What is annoying: the many characters, and many POVs, so many that it's hard to keep track of them all. It is also annoying that sometimes a section on a certain character is in first person, and sometimes third.
Well worth reading.
Just too disjointed and lacking narrative flow.
In this novel set in the Philippines in the 1970s we first meet Zamora, a wealthy Spanish landowner, as he helicopters to a remote area and discovers a small band of people who are still living the stone age. His study of this group of people seem to be his hobby and his passion.
We also meet a young girl who is a servant in his home as well as his troubled German wife who soon grows weary of her unhappy life. There's some political intrigue and some interesting characters and the story had a good chance of holding my interest. Alas, though, the author left too many connecting details out to give it a coherent narrative flow and although I continued reading, the plot never quite hung together. When I finished the book I still wasn't sure what it was about although it raised the questions that perhaps there wasn't a stone age tribe at all, but just a plot on the part of the corrupt government to give Zamora access to areas which would be politically advantageous to the dictator. If this doesn't make sense to you, it doesn't make sense to me either.

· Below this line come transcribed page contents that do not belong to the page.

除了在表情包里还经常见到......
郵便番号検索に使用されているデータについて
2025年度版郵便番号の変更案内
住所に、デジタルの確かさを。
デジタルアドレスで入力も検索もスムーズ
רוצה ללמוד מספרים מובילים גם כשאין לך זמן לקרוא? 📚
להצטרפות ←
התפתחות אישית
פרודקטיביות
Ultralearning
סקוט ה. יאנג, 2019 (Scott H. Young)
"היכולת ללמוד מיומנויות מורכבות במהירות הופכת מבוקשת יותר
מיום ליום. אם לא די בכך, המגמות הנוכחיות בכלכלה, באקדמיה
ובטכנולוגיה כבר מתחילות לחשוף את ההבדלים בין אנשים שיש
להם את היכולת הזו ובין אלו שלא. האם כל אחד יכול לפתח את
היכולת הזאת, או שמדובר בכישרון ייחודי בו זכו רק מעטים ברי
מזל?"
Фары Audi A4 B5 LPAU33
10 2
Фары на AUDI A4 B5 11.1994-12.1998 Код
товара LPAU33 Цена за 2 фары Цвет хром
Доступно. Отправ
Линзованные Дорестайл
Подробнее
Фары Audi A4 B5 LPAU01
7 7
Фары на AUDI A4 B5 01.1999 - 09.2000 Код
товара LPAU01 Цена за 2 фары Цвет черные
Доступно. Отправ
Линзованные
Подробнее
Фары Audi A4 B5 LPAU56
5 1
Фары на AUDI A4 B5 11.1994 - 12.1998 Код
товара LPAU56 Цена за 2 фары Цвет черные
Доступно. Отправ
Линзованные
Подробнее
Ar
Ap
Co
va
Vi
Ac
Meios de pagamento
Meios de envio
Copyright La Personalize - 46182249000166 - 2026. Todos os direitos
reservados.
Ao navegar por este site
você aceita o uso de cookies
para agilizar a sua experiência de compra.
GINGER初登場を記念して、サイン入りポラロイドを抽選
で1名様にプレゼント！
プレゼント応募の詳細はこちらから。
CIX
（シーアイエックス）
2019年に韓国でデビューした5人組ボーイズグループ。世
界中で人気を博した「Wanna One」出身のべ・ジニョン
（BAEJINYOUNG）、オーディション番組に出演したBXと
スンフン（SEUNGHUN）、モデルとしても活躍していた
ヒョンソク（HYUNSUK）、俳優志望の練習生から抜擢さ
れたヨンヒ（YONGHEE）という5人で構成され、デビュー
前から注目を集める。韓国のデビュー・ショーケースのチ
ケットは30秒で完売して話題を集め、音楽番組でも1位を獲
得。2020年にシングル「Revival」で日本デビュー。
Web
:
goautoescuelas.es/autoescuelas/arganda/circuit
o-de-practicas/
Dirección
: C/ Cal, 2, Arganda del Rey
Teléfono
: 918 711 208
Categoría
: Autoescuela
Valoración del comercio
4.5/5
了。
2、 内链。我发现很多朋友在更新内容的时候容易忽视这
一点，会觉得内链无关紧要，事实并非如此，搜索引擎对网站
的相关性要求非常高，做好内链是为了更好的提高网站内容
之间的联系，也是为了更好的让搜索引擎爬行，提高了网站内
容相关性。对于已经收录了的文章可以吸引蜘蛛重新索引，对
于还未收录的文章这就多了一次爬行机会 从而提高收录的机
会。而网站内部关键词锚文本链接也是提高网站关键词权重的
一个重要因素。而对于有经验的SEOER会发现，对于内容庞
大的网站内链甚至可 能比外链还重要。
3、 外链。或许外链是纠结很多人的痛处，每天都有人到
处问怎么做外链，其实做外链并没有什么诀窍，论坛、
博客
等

Add to this a Hollywood film crew that has come into the town to make a movie about the Vietnam War. This section of the book was probably based on the filming of "Apocalypse Now" This part seemed to flow along well until it, too, lapsed into postmodernism and left more unanswered questions.
There were some parts of the book that were extremely well done. One was the voice of the servant girl character. However, this one character was not enough to save this book from being hard to follow. On the whole, in spite of some good descriptions of the locale, Dream Jungle was too disjointed for me to recommend.
A Wild Ride
What a ride. In short, it was a rush to read Dream Jungle. The characters are fascinating and the environment and situations these people are in this story are as equally compelling. I can't even begin to describe the book because the characters and plot lines are so layered and complex. It is woven tightly though and in the end, everything makes perfect sense. Jessica Hagedorn is one of the premiere Filipina American writers around--thank you for consistently producing outstanding work!